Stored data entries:
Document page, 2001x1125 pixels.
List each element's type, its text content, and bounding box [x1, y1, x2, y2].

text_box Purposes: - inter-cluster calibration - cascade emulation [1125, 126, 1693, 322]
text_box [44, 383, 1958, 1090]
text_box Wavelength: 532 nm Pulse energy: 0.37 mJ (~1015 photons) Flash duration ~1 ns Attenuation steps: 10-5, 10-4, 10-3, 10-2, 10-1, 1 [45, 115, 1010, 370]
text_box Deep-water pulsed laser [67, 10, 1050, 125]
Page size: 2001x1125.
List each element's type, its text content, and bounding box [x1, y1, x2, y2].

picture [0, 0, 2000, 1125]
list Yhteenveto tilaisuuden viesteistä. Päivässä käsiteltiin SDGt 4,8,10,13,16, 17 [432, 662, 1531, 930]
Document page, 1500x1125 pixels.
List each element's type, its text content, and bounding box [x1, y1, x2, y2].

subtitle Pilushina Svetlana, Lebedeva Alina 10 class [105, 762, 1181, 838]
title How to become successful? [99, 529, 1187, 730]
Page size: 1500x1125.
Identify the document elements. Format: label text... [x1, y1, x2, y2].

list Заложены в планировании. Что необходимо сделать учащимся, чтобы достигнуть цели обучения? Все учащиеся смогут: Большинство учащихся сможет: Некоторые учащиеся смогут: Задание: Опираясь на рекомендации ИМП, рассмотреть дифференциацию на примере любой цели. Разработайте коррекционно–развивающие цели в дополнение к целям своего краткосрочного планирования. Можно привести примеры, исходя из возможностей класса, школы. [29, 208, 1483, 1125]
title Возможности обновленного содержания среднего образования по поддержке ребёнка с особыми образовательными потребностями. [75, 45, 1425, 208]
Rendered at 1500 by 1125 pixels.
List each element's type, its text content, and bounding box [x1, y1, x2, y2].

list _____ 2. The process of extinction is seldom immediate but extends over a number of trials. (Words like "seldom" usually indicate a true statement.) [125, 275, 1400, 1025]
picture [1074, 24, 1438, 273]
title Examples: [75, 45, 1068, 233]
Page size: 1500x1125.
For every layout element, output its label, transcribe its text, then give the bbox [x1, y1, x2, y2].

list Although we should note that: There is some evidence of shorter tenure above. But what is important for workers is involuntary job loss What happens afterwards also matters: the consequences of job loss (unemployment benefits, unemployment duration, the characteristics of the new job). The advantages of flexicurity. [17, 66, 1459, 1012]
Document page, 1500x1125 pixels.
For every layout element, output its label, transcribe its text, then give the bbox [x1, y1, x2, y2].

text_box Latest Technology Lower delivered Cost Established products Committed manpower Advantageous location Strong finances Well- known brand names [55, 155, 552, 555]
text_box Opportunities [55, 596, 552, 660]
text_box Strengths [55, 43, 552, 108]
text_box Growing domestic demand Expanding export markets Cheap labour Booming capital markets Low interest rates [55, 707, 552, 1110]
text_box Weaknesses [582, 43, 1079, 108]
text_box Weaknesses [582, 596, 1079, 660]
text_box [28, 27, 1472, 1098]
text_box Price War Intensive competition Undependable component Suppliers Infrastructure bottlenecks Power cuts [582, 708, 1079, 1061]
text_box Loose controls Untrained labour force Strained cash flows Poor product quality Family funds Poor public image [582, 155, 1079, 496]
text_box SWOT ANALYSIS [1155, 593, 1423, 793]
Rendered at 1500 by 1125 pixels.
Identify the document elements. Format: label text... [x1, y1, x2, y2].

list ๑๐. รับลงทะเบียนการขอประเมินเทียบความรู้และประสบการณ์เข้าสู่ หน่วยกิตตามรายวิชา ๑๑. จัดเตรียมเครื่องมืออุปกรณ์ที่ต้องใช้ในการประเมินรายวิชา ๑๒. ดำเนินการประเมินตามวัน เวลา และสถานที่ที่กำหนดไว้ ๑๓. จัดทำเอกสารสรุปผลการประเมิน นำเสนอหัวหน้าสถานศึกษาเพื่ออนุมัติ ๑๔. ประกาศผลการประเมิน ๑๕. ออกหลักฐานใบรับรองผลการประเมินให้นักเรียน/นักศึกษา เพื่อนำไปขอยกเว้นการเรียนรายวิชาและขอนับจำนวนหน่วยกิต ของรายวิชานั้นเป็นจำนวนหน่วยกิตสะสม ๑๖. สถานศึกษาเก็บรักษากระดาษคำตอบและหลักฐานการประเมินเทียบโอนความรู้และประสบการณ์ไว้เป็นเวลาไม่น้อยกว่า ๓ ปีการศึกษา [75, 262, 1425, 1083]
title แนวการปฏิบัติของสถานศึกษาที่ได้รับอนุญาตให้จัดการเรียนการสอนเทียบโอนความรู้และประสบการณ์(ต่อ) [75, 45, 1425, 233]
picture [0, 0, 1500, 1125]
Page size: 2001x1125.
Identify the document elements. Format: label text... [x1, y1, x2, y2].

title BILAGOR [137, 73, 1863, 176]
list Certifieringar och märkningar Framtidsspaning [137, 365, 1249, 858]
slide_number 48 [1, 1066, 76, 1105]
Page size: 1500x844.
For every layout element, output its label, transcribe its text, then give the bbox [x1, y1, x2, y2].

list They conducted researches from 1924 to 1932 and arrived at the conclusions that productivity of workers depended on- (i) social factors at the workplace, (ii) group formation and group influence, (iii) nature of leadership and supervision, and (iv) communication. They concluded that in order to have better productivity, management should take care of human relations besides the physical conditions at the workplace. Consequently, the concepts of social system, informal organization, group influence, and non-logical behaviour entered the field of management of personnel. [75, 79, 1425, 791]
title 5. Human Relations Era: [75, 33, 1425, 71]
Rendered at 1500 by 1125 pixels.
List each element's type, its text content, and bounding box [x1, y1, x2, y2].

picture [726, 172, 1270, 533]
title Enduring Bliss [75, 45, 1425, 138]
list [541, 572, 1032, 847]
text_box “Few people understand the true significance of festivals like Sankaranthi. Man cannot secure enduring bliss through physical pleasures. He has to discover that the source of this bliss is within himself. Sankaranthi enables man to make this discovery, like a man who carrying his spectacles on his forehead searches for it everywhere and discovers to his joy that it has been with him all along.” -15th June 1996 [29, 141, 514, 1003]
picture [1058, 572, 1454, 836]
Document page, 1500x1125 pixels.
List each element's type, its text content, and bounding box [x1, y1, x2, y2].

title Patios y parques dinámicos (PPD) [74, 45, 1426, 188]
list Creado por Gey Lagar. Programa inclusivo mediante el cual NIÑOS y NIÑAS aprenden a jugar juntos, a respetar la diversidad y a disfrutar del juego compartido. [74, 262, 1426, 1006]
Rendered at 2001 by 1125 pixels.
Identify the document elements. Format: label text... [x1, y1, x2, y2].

- _THE PROBLEM_: All of the entries need to be reproduced exactly; please write them out.

- _ANSWER SECTION_:
Document page, 2001x1125 pixels.
List each element's type, its text content, and bounding box [x1, y1, x2, y2].

text_box Purposes: - inter-cluster calibration - cascade emulation [1125, 126, 1693, 322]
text_box [44, 383, 1958, 1090]
text_box Wavelength: 532 nm Pulse energy: 0.37 mJ (~1015 photons) Flash duration ~1 ns Attenuation steps: 10-5, 10-4, 10-3, 10-2, 10-1, 1 [45, 115, 1010, 370]
text_box Deep-water pulsed laser [67, 10, 1050, 125]
Page size: 2001x1125.
List each element's type, its text content, and bounding box [x1, y1, x2, y2].

picture [0, 0, 2000, 1125]
list Yhteenveto tilaisuuden viesteistä. Päivässä käsiteltiin SDGt 4,8,10,13,16, 17 [432, 662, 1531, 930]
Document page, 1500x1125 pixels.
List each element's type, its text content, and bounding box [x1, y1, x2, y2].

subtitle Pilushina Svetlana, Lebedeva Alina 10 class [105, 762, 1181, 838]
title How to become successful? [99, 529, 1187, 730]
Page size: 1500x1125.
Identify the document elements. Format: label text... [x1, y1, x2, y2].

list Заложены в планировании. Что необходимо сделать учащимся, чтобы достигнуть цели обучения? Все учащиеся смогут: Большинство учащихся сможет: Некоторые учащиеся смогут: Задание: Опираясь на рекомендации ИМП, рассмотреть дифференциацию на примере любой цели. Разработайте коррекционно–развивающие цели в дополнение к целям своего краткосрочного планирования. Можно привести примеры, исходя из возможностей класса, школы. [29, 208, 1483, 1125]
title Возможности обновленного содержания среднего образования по поддержке ребёнка с особыми образовательными потребностями. [75, 45, 1425, 208]
Rendered at 1500 by 1125 pixels.
List each element's type, its text content, and bounding box [x1, y1, x2, y2].

list _____ 2. The process of extinction is seldom immediate but extends over a number of trials. (Words like "seldom" usually indicate a true statement.) [125, 275, 1400, 1025]
picture [1074, 24, 1438, 273]
title Examples: [75, 45, 1068, 233]
Page size: 1500x1125.
For every layout element, output its label, transcribe its text, then give the bbox [x1, y1, x2, y2].

list Although we should note that: There is some evidence of shorter tenure above. But what is important for workers is involuntary job loss What happens afterwards also matters: the consequences of job loss (unemployment benefits, unemployment duration, the characteristics of the new job). The advantages of flexicurity. [17, 66, 1459, 1012]
Document page, 1500x1125 pixels.
For every layout element, output its label, transcribe its text, then give the bbox [x1, y1, x2, y2].

text_box Latest Technology Lower delivered Cost Established products Committed manpower Advantageous location Strong finances Well- known brand names [55, 155, 552, 555]
text_box Opportunities [55, 596, 552, 660]
text_box Strengths [55, 43, 552, 108]
text_box Growing domestic demand Expanding export markets Cheap labour Booming capital markets Low interest rates [55, 707, 552, 1110]
text_box Weaknesses [582, 43, 1079, 108]
text_box Weaknesses [582, 596, 1079, 660]
text_box [28, 27, 1472, 1098]
text_box Price War Intensive competition Undependable component Suppliers Infrastructure bottlenecks Power cuts [582, 708, 1079, 1061]
text_box Loose controls Untrained labour force Strained cash flows Poor product quality Family funds Poor public image [582, 155, 1079, 496]
text_box SWOT ANALYSIS [1155, 593, 1423, 793]
Rendered at 1500 by 1125 pixels.
Identify the document elements. Format: label text... [x1, y1, x2, y2].

list ๑๐. รับลงทะเบียนการขอประเมินเทียบความรู้และประสบการณ์เข้าสู่ หน่วยกิตตามรายวิชา ๑๑. จัดเตรียมเครื่องมืออุปกรณ์ที่ต้องใช้ในการประเมินรายวิชา ๑๒. ดำเนินการประเมินตามวัน เวลา และสถานที่ที่กำหนดไว้ ๑๓. จัดทำเอกสารสรุปผลการประเมิน นำเสนอหัวหน้าสถานศึกษาเพื่ออนุมัติ ๑๔. ประกาศผลการประเมิน ๑๕. ออกหลักฐานใบรับรองผลการประเมินให้นักเรียน/นักศึกษา เพื่อนำไปขอยกเว้นการเรียนรายวิชาและขอนับจำนวนหน่วยกิต ของรายวิชานั้นเป็นจำนวนหน่วยกิตสะสม ๑๖. สถานศึกษาเก็บรักษากระดาษคำตอบและหลักฐานการประเมินเทียบโอนความรู้และประสบการณ์ไว้เป็นเวลาไม่น้อยกว่า ๓ ปีการศึกษา [75, 262, 1425, 1083]
title แนวการปฏิบัติของสถานศึกษาที่ได้รับอนุญาตให้จัดการเรียนการสอนเทียบโอนความรู้และประสบการณ์(ต่อ) [75, 45, 1425, 233]
picture [0, 0, 1500, 1125]
Page size: 2001x1125.
Identify the document elements. Format: label text... [x1, y1, x2, y2].

title BILAGOR [137, 73, 1863, 176]
list Certifieringar och märkningar Framtidsspaning [137, 365, 1249, 858]
slide_number 48 [1, 1066, 76, 1105]
Page size: 1500x844.
For every layout element, output its label, transcribe its text, then give the bbox [x1, y1, x2, y2].

list They conducted researches from 1924 to 1932 and arrived at the conclusions that productivity of workers depended on- (i) social factors at the workplace, (ii) group formation and group influence, (iii) nature of leadership and supervision, and (iv) communication. They concluded that in order to have better productivity, management should take care of human relations besides the physical conditions at the workplace. Consequently, the concepts of social system, informal organization, group influence, and non-logical behaviour entered the field of management of personnel. [75, 79, 1425, 791]
title 5. Human Relations Era: [75, 33, 1425, 71]
Rendered at 1500 by 1125 pixels.
List each element's type, its text content, and bounding box [x1, y1, x2, y2].

picture [726, 172, 1270, 533]
title Enduring Bliss [75, 45, 1425, 138]
list [541, 572, 1032, 847]
text_box “Few people understand the true significance of festivals like Sankaranthi. Man cannot secure enduring bliss through physical pleasures. He has to discover that the source of this bliss is within himself. Sankaranthi enables man to make this discovery, like a man who carrying his spectacles on his forehead searches for it everywhere and discovers to his joy that it has been with him all along.” -15th June 1996 [29, 141, 514, 1003]
picture [1058, 572, 1454, 836]
Document page, 1500x1125 pixels.
List each element's type, its text content, and bounding box [x1, y1, x2, y2].

title Patios y parques dinámicos (PPD) [74, 45, 1426, 188]
list Creado por Gey Lagar. Programa inclusivo mediante el cual NIÑOS y NIÑAS aprenden a jugar juntos, a respetar la diversidad y a disfrutar del juego compartido. [74, 262, 1426, 1006]
Rendered at 2001 by 1125 pixels.
Identify the document elements. Format: label text... [x1, y1, x2, y2].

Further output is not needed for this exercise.